Il permet de dire : « On ne sait pas. » — Sous-entendu : « On n’en a rien à faire. »
Il permet de penser : « Si ça ne se voit pas, c’est qu’il n’y a presque rien. » — Sous-entendu : « Ce n’est pas un vrai handicap. »
Il permet de juger : « Si tu parles, c’est que tu exagères. » — Sous-entendu : « Tais-toi. »
Il permet de dire : « Non, t’es pas autiste, tu vas très bien. »
« TDAH ? Tu t’écoutes trop. C’est la mode. »
Et de maintenir les silences.
Et de détourner le regard.
Les personnes avec des TND expriment, montrent, se trahissent — et certaines parlent mieux que personne.
Mais leur parole passe d’autant moins bien.
On leur répond :
« C’est pour tout le monde pareil. »
« Tu t’écoutes trop. »
« Tu vas bien, regarde-toi. »
🔊 Inaudible, c’est le mot juste.
Il ne parle pas du corps — il parle de la parole qu’on refuse d’entendre.
Il désigne le refus d’écoute, le confort du stéréotype.
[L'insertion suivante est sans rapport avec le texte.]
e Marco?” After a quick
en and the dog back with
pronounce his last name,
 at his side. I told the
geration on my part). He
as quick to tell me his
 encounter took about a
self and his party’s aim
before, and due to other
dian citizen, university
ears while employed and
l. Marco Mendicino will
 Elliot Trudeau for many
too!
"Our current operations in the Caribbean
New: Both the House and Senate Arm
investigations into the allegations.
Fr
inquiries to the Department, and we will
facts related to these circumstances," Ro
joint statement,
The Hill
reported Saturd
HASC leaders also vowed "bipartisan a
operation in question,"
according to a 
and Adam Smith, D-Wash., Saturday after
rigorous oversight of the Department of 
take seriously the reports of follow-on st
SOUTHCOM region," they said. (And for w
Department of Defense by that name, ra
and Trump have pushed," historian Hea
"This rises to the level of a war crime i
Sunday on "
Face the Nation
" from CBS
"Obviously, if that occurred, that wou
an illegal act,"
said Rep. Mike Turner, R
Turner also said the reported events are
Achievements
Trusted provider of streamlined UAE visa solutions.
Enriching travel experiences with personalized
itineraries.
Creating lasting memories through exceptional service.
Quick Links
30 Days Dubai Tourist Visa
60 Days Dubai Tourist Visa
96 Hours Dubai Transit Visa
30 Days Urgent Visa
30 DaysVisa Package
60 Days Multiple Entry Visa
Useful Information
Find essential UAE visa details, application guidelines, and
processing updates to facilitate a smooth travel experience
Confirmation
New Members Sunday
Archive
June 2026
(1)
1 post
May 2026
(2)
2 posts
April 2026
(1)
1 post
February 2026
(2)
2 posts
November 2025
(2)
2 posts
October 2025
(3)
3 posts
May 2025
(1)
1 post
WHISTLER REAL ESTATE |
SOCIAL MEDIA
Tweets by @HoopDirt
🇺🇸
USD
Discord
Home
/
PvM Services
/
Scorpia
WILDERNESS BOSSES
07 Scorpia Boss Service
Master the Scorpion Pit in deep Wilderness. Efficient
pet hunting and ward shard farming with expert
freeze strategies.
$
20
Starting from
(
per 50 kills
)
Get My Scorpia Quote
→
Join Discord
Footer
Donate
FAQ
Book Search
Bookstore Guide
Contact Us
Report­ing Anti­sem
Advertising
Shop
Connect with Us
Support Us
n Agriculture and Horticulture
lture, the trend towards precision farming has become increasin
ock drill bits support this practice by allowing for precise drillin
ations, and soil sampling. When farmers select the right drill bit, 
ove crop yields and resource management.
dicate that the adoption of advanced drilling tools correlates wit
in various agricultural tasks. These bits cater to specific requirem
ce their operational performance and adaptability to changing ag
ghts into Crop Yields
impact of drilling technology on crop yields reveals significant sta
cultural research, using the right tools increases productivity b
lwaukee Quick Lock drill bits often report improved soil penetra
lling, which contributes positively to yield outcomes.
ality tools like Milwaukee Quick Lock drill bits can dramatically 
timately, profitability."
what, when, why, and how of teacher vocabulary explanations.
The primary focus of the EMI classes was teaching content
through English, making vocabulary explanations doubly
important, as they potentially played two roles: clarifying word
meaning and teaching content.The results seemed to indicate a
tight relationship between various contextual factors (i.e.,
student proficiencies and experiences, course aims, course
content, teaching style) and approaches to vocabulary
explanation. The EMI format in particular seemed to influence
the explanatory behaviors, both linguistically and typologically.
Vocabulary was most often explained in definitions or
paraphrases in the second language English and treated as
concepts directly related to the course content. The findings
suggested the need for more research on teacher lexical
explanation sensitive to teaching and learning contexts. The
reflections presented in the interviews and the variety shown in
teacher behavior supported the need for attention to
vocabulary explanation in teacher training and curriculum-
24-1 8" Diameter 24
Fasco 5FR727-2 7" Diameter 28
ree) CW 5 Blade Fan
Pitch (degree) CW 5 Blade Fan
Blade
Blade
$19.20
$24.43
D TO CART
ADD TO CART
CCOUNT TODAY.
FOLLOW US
Changer le mot, c’est changer le regard.
“Invisible” protège la conscience.
“Inaudible” interroge les consciences.
🪞 Le paradoxe
Le handicap est mieux reconnu à condition qu’il corresponde à l’image qu’on s’en fait — à condition, donc, qu’il soit visible.
Mais les handicaps qui ne se voient pas, ceux qui ne cochent aucune case, dérangent et sont invisibilisés.
Ils demandent un effort de compréhension.
Une écoute active.
Une remise en question des stéréotypes.
Et c’est là que le paradoxe surgit :
Ce n’est plus le handicap visible qui dérange —
C’est celui qu’on ne voit pas.
Celui qu’il faut taire, cacher, laisser de côté.
🧩 De “invisible” à “inaudible”
Le handicap neurocognitif n’est pas flou, il génère des situations de handicap multiples qui s’additionnent.
Il est quotidien, précis, vécu.
Mais il est tenu à distance, s’il n’est pas visuel et s’il ne perturbe personne d’autres que la personnes elle-même, le handicap n’existe pas — paradoxe.
Nous existons.
Nous parlons.
Et si notre parole ne résonne pas,
c’est qu’elle est inaudible — pas invisible.